SUPPLIED DATA -

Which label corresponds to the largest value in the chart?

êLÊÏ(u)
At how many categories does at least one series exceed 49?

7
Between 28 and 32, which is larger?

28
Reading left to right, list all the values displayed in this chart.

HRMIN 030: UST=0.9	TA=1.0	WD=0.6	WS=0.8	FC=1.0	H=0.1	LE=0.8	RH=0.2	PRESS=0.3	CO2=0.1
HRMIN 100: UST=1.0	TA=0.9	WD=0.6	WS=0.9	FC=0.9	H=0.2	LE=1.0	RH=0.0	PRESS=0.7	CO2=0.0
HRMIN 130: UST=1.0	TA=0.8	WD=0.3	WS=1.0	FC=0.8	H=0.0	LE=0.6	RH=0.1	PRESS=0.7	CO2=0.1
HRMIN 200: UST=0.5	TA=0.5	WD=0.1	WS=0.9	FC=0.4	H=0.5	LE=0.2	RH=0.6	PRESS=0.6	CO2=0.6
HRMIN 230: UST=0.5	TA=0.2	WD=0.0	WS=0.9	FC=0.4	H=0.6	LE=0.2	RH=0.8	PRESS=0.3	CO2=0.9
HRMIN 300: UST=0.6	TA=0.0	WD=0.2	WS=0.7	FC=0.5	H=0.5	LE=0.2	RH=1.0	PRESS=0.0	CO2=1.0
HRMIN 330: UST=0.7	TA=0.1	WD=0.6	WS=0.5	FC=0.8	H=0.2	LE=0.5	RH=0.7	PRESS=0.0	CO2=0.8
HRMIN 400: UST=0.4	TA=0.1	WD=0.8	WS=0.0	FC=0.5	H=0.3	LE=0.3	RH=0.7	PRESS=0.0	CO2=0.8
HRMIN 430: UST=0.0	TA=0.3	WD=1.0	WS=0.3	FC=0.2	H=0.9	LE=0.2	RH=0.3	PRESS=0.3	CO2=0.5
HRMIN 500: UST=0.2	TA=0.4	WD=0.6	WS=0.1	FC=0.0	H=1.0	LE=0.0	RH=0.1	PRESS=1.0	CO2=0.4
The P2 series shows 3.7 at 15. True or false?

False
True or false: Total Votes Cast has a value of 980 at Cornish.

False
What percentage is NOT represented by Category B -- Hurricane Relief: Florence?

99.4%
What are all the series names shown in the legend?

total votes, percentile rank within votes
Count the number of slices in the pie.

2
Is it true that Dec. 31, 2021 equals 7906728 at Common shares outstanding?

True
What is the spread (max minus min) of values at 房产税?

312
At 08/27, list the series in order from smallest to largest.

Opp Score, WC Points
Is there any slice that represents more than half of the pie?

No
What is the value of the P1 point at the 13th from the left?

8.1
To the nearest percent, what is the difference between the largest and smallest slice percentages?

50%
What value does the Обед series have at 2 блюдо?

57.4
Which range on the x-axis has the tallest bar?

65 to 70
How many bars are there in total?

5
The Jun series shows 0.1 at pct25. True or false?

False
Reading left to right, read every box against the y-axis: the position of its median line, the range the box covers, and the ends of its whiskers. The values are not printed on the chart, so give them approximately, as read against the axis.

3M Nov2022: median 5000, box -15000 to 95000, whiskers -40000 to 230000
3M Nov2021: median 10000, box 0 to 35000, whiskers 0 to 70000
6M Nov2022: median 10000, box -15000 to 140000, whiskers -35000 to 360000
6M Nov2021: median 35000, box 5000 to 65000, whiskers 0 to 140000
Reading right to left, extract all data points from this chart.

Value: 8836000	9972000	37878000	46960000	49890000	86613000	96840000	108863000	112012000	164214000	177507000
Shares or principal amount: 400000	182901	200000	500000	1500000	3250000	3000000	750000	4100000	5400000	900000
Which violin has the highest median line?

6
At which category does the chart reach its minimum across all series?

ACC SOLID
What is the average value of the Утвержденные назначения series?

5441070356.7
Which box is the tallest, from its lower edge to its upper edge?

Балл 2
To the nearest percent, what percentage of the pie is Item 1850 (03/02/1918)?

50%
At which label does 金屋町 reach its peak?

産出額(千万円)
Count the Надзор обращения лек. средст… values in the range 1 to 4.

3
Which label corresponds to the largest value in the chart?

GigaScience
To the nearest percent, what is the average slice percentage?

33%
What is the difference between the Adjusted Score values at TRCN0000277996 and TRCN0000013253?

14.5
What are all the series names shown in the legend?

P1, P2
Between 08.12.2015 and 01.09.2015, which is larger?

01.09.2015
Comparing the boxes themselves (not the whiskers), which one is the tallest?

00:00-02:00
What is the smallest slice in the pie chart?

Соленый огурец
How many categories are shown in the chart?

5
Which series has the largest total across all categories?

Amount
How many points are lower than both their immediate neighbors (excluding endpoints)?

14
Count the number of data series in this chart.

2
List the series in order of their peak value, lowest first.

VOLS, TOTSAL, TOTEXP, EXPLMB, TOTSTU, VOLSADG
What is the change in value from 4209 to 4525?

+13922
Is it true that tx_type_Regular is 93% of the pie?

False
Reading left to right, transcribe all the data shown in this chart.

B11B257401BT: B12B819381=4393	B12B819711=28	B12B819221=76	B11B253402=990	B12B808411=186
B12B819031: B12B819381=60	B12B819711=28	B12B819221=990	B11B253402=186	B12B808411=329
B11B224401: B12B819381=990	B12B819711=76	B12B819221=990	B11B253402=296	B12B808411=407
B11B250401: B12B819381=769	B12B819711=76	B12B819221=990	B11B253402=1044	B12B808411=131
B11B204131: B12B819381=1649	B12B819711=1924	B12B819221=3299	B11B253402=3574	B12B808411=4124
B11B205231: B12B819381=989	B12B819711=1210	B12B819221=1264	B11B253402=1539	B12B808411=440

EXERCISE INSTRUCTIONS - Retype every item above word for word, without leaving any out.

WRITTEN ANSWER -
Which label corresponds to the largest value in the chart?

êLÊÏ(u)
At how many categories does at least one series exceed 49?

7
Between 28 and 32, which is larger?

28
Reading left to right, list all the values displayed in this chart.

HRMIN 030: UST=0.9	TA=1.0	WD=0.6	WS=0.8	FC=1.0	H=0.1	LE=0.8	RH=0.2	PRESS=0.3	CO2=0.1
HRMIN 100: UST=1.0	TA=0.9	WD=0.6	WS=0.9	FC=0.9	H=0.2	LE=1.0	RH=0.0	PRESS=0.7	CO2=0.0
HRMIN 130: UST=1.0	TA=0.8	WD=0.3	WS=1.0	FC=0.8	H=0.0	LE=0.6	RH=0.1	PRESS=0.7	CO2=0.1
HRMIN 200: UST=0.5	TA=0.5	WD=0.1	WS=0.9	FC=0.4	H=0.5	LE=0.2	RH=0.6	PRESS=0.6	CO2=0.6
HRMIN 230: UST=0.5	TA=0.2	WD=0.0	WS=0.9	FC=0.4	H=0.6	LE=0.2	RH=0.8	PRESS=0.3	CO2=0.9
HRMIN 300: UST=0.6	TA=0.0	WD=0.2	WS=0.7	FC=0.5	H=0.5	LE=0.2	RH=1.0	PRESS=0.0	CO2=1.0
HRMIN 330: UST=0.7	TA=0.1	WD=0.6	WS=0.5	FC=0.8	H=0.2	LE=0.5	RH=0.7	PRESS=0.0	CO2=0.8
HRMIN 400: UST=0.4	TA=0.1	WD=0.8	WS=0.0	FC=0.5	H=0.3	LE=0.3	RH=0.7	PRESS=0.0	CO2=0.8
HRMIN 430: UST=0.0	TA=0.3	WD=1.0	WS=0.3	FC=0.2	H=0.9	LE=0.2	RH=0.3	PRESS=0.3	CO2=0.5
HRMIN 500: UST=0.2	TA=0.4	WD=0.6	WS=0.1	FC=0.0	H=1.0	LE=0.0	RH=0.1	PRESS=1.0	CO2=0.4
The P2 series shows 3.7 at 15. True or false?

False
True or false: Total Votes Cast has a value of 980 at Cornish.

False
What percentage is NOT represented by Category B -- Hurricane Relief: Florence?

99.4%
What are all the series names shown in the legend?

total votes, percentile rank within votes
Count the number of slices in the pie.

2
Is it true that Dec. 31, 2021 equals 7906728 at Common shares outstanding?

True
What is the spread (max minus min) of values at 房产税?

312
At 08/27, list the series in order from smallest to largest.

Opp Score, WC Points
Is there any slice that represents more than half of the pie?

No
What is the value of the P1 point at the 13th from the left?

8.1
To the nearest percent, what is the difference between the largest and smallest slice percentages?

50%
What value does the Обед series have at 2 блюдо?

57.4
Which range on the x-axis has the tallest bar?

65 to 70
How many bars are there in total?

5
The Jun series shows 0.1 at pct25. True or false?

False
Reading left to right, read every box against the y-axis: the position of its median line, the range the box covers, and the ends of its whiskers. The values are not printed on the chart, so give them approximately, as read against the axis.

3M Nov2022: median 5000, box -15000 to 95000, whiskers -40000 to 230000
3M Nov2021: median 10000, box 0 to 35000, whiskers 0 to 70000
6M Nov2022: median 10000, box -15000 to 140000, whiskers -35000 to 360000
6M Nov2021: median 35000, box 5000 to 65000, whiskers 0 to 140000
Reading right to left, extract all data points from this chart.

Value: 8836000	9972000	37878000	46960000	49890000	86613000	96840000	108863000	112012000	164214000	177507000
Shares or principal amount: 400000	182901	200000	500000	1500000	3250000	3000000	750000	4100000	5400000	900000
Which violin has the highest median line?

6
At which category does the chart reach its minimum across all series?

ACC SOLID
What is the average value of the Утвержденные назначения series?

5441070356.7
Which box is the tallest, from its lower edge to its upper edge?

Балл 2
To the nearest percent, what percentage of the pie is Item 1850 (03/02/1918)?

50%
At which label does 金屋町 reach its peak?

産出額(千万円)
Count the Надзор обращения лек. средст… values in the range 1 to 4.

3
Which label corresponds to the largest value in the chart?

GigaScience
To the nearest percent, what is the average slice percentage?

33%
What is the difference between the Adjusted Score values at TRCN0000277996 and TRCN0000013253?

14.5
What are all the series names shown in the legend?

P1, P2
Between 08.12.2015 and 01.09.2015, which is larger?

01.09.2015
Comparing the boxes themselves (not the whiskers), which one is the tallest?

00:00-02:00
What is the smallest slice in the pie chart?

Соленый огурец
How many categories are shown in the chart?

5
Which series has the largest total across all categories?

Amount
How many points are lower than both their immediate neighbors (excluding endpoints)?

14
Count the number of data series in this chart.

2
List the series in order of their peak value, lowest first.

VOLS, TOTSAL, TOTEXP, EXPLMB, TOTSTU, VOLSADG
What is the change in value from 4209 to 4525?

+13922
Is it true that tx_type_Regular is 93% of the pie?

False
Reading left to right, transcribe all the data shown in this chart.

B11B257401BT: B12B819381=4393	B12B819711=28	B12B819221=76	B11B253402=990	B12B808411=186
B12B819031: B12B819381=60	B12B819711=28	B12B819221=990	B11B253402=186	B12B808411=329
B11B224401: B12B819381=990	B12B819711=76	B12B819221=990	B11B253402=296	B12B808411=407
B11B250401: B12B819381=769	B12B819711=76	B12B819221=990	B11B253402=1044	B12B808411=131
B11B204131: B12B819381=1649	B12B819711=1924	B12B819221=3299	B11B253402=3574	B12B808411=4124
B11B205231: B12B819381=989	B12B819711=1210	B12B819221=1264	B11B253402=1539	B12B808411=440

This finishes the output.